Historical information

Before Mt Tarawera erupted, the Pink and White Terraces at Lake Rotomahana in New Zealand’s North Island, were considered one of the wonders of the world. Tourists came to soak in the thermal hot pools and view the marble-like terraces.

Due to a volcanic eruption of Mt Tarawera On June 10 1886, between 108-120 people were killed and several settlements were destroyed. It also destroyed the world-famous Pink and White Terraces.

The terraces became a crater over 100 metres deep. Within 15 years it filled with water, forming a much larger new Lake Rotomahana. The chain of craters at Waimangu became the site of many new geothermal features, including Waimangu Geyser, the largest in the world, and New Zealand’s largest hot spring, Frying Pan Lake.

The Burton brothers (photographers), Alfred Burton was born in 1834 in Leicester and died in 1914 in Dunedin. His brother Walter Burton was born in 1836 and died in 1880.

Many of the Burton Brothers' works and original equipment were collected by Dunedin photographer and historian Hardwicke Knight, and are now housed in the Museum of New Zealand Te Papa Tongarewa in Wellington.

_Problem statement_
From the historical note on the Pink and White Terraces, translate this sentence into Spanish: "Tourists came to soak in the thermal hot pools and view the marble-like terraces."

_Material provided_
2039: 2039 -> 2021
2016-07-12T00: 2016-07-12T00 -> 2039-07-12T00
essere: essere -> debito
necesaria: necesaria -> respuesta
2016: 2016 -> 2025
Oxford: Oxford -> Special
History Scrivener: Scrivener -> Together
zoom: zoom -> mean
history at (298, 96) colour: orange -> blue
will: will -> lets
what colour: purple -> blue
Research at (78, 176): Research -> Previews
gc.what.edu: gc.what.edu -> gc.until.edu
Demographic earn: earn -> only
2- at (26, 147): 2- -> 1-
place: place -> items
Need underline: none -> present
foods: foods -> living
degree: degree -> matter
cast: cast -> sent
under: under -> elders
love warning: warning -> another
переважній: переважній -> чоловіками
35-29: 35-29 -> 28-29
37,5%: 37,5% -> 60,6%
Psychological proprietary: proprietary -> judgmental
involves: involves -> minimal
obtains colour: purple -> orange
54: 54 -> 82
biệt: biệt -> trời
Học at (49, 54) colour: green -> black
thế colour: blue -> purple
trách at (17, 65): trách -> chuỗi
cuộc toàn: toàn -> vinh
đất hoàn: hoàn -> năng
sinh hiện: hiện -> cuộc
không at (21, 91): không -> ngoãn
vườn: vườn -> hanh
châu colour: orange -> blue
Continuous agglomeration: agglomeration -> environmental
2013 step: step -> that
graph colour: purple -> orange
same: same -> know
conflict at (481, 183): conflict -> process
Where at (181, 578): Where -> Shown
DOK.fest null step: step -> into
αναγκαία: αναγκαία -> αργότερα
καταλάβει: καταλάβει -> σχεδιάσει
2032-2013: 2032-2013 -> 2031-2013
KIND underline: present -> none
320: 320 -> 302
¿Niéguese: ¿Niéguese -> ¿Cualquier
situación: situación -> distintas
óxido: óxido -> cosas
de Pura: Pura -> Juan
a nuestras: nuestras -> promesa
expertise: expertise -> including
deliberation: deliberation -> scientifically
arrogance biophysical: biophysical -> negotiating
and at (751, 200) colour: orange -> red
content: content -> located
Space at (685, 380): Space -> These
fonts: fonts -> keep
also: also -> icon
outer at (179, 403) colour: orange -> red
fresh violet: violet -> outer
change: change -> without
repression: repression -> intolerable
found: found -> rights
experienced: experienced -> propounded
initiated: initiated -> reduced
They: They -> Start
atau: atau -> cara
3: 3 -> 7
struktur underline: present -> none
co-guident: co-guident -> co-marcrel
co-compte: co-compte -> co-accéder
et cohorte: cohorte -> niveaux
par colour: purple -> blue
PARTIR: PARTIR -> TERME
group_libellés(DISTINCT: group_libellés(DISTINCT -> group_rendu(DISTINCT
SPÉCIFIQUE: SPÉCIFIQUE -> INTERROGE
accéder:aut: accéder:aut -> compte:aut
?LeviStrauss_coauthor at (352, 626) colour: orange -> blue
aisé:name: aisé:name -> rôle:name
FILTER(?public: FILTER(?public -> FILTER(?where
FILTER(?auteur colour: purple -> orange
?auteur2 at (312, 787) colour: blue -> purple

_Correct response_
Los turistas acudían a bañarse en las pozas termales de agua caliente y a contemplar las terrazas semejantes al mármol.